* **Data**

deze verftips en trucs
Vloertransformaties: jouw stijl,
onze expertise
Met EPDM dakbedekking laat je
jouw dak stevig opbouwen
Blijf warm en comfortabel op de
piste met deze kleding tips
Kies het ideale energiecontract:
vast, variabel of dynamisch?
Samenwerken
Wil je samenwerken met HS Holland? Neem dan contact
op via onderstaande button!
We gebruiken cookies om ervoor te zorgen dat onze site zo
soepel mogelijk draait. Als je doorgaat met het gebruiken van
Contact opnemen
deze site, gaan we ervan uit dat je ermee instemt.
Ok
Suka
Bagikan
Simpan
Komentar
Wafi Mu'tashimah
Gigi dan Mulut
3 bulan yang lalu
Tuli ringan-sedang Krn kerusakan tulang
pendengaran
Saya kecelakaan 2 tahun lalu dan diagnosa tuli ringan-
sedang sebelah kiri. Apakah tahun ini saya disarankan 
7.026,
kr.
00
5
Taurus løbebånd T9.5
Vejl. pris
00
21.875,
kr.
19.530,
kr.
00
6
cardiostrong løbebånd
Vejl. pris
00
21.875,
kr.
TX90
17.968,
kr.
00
--
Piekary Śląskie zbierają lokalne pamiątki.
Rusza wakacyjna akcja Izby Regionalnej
* * *
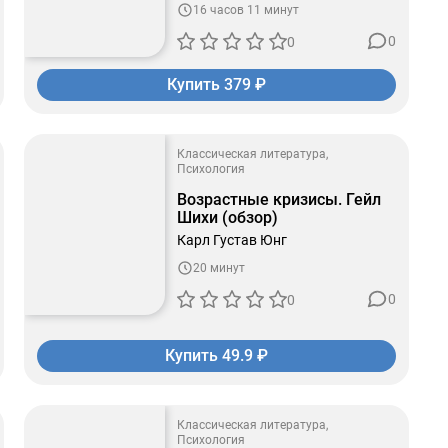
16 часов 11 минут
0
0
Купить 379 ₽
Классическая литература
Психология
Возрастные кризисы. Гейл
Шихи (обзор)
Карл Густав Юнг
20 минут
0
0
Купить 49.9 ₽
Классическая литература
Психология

* **Work item**
Show the lines of the material that contain the word "sedang".

* **Response area**
Tuli ringan-sedang Krn kerusakan tulang
sedang sebelah kiri. Apakah tahun ini saya disarankan 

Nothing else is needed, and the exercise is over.